With that key piece of information fresh in viewers’ minds, the story fast-forwards 15 years to 2007. Crushing guilt and despair are etched into the stony face of Song Hao (now played in a finely controlled performance by Zhang Yu, “Dying to Survive”). After all this time away, the morose Song Hao has been called home for the funeral of his mother (Chen Jin).
Before switching back to crime movie mode, Li and co-writer Yu Xin give plenty of breathing space for Sang Ho to re-establish a relationship with his now-powerful father, and to make an intriguing connection with Wan Xiaoning (Deng Enxi), the troubled teenage daughter of his accidental victim. He also gets a shot at something resembling romance with old school friend Pan Xiaoshuang (Song Jia, “The Master’” 2016). The excellent Song is funny and touching as the spirited, unmarried “leftover woman” who sings up a storm at a karaoke restaurant and makes no secret of her plan to marry Song Hao, which is eventually successful.
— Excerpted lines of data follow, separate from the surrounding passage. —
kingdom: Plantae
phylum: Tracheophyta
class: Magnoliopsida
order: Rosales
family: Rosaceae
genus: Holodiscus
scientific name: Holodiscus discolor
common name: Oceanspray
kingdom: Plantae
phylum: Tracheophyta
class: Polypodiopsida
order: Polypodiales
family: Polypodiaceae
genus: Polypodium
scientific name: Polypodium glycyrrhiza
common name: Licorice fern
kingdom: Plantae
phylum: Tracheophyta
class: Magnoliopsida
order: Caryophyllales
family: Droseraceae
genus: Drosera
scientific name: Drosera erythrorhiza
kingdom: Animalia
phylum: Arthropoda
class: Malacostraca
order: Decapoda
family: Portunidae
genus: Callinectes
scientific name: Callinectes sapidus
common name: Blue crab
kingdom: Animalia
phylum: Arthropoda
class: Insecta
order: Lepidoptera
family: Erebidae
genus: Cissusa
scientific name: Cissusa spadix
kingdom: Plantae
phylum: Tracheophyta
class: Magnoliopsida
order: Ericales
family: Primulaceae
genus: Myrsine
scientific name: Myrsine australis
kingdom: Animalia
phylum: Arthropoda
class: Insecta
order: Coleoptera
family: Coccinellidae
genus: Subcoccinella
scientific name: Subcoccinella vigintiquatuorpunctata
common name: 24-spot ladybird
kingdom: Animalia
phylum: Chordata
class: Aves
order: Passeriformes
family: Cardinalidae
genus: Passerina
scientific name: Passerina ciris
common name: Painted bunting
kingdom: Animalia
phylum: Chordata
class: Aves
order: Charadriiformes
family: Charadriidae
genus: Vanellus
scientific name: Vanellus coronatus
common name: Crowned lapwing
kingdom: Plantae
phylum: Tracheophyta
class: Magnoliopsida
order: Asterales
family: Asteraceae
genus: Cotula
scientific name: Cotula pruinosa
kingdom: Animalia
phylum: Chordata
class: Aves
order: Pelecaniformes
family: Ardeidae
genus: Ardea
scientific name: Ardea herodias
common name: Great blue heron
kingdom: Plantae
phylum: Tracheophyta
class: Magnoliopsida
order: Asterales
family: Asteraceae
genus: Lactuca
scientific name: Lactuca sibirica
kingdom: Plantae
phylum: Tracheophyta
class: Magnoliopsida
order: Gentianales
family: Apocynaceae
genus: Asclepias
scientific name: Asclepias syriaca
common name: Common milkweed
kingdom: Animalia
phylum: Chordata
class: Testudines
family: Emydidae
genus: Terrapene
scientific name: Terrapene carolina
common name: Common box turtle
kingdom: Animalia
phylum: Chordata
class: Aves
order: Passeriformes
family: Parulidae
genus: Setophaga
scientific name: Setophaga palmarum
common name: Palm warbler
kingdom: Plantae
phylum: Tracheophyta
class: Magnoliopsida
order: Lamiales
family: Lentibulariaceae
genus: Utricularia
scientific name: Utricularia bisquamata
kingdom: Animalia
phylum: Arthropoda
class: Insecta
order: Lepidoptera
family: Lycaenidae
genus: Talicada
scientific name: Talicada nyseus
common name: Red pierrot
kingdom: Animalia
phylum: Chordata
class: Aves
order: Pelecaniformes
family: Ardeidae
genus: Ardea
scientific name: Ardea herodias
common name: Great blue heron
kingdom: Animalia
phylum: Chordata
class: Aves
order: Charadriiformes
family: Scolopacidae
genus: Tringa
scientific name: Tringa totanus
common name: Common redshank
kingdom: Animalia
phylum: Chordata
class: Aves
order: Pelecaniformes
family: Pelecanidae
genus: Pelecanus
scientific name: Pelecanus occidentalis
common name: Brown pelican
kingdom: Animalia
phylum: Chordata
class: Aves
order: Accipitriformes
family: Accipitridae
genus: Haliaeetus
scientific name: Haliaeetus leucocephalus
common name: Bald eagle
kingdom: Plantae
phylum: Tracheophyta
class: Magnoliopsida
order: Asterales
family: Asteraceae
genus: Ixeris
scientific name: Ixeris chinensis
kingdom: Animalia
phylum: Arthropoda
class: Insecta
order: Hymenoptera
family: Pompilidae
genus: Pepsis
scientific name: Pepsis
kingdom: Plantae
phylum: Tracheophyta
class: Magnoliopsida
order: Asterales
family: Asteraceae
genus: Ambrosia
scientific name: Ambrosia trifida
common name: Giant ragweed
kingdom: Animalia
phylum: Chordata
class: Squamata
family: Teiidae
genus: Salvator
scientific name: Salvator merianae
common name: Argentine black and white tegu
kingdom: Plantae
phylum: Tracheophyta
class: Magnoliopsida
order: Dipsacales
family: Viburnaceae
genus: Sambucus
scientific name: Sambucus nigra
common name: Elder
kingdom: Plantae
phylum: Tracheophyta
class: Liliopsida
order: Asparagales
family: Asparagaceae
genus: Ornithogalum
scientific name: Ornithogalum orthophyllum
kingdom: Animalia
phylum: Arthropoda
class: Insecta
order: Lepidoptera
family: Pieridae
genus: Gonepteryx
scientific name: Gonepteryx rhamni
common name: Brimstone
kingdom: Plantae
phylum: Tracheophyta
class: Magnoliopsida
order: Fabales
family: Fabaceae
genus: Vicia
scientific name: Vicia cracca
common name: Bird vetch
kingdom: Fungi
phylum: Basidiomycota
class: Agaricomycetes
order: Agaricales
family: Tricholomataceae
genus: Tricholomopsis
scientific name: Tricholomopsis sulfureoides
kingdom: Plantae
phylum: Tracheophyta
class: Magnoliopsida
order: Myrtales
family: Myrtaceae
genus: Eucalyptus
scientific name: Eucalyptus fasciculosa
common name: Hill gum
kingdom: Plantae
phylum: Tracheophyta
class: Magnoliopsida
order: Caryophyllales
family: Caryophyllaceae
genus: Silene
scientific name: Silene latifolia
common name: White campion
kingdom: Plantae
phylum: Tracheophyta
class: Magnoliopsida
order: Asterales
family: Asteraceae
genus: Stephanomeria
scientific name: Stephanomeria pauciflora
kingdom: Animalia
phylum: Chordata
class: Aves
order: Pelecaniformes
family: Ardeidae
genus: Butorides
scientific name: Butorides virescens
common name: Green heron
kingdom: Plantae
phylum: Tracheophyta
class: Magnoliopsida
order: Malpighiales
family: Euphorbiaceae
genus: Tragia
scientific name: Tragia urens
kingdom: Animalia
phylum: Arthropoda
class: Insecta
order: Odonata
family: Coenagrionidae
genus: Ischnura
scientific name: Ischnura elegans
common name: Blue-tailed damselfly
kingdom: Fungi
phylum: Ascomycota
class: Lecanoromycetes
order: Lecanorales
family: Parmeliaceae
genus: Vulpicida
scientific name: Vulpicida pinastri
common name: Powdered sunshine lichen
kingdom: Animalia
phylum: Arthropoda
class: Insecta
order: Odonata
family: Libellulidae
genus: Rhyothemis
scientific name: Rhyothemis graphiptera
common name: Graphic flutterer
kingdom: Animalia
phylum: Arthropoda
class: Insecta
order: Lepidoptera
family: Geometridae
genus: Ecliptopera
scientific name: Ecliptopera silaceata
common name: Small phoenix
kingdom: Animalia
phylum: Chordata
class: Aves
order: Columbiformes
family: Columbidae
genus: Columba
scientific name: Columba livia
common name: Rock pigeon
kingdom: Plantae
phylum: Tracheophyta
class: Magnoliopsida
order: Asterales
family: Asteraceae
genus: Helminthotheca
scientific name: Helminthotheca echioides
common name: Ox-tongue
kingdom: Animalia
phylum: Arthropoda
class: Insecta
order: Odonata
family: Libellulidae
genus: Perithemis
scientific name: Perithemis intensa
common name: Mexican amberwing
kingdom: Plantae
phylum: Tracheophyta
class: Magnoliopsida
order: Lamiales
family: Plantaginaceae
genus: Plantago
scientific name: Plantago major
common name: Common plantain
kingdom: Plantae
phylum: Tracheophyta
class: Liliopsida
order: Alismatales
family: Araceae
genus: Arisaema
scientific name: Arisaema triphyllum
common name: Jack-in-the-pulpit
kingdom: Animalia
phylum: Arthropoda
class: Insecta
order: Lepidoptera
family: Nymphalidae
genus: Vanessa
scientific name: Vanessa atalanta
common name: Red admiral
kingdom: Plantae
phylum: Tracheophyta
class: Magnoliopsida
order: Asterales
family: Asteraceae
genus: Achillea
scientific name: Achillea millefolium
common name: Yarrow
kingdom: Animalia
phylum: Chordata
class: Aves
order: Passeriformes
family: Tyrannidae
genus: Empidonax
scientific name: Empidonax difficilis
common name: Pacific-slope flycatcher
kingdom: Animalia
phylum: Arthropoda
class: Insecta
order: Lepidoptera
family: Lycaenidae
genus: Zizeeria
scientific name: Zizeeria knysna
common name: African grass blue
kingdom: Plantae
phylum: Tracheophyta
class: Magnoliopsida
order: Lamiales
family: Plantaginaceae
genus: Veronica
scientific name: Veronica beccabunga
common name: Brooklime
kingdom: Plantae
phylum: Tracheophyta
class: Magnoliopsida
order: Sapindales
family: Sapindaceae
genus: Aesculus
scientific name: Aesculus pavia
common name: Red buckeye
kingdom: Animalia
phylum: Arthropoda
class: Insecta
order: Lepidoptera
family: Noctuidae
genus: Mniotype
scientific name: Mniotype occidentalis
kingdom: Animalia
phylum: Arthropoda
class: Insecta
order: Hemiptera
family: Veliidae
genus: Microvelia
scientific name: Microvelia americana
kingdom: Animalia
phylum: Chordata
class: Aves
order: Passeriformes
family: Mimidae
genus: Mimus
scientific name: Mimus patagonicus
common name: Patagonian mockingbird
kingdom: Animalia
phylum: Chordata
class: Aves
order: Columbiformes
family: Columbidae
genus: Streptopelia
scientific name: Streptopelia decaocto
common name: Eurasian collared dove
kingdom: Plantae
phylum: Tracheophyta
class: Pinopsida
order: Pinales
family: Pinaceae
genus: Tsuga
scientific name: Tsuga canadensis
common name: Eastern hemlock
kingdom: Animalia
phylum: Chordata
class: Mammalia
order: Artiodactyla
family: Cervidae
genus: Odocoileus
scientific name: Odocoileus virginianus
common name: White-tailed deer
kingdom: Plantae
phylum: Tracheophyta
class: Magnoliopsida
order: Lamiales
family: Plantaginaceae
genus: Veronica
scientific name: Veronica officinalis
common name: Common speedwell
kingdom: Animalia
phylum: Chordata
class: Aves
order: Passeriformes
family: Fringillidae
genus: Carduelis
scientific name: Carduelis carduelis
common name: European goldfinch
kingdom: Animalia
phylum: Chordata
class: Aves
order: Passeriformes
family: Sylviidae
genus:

But such light and optimistic moments are far outweighed by the ticking time-bomb of Song Hao’s inevitable reunion with Li Tang (Lee Hong-Chi). In stark contrast to the decent and deeply regretful Song Hao, Li has become a shady property developer whose flashy haircut, loud purple suit and conspicuous splashing of cash embody the worst aspects of the brash, go-getting capitalist spirit in China’s new economy.
Though it spends a little too long showing Li’s counterfeit delight at his old friend’s unexpected return, the story gets firmly back on track when the welcoming smile turns to a sinister snarl and his vicious plan to blackmail Song Hao and his father is revealed.
Based on several true crime stories, “Back to the Wharf” never suggests there’s anything wrong with economic change and new opportunities. Its clear message is that ethics, morality and family honor must not be sidelined in the process. These points are powerfully enforced in the film’s bleak but entirely appropriate finale.
Well paced and moodily shot by DP Piao Songri, the film is technically excellent though let down a little by the score’s overuse of mournful trumpet solos.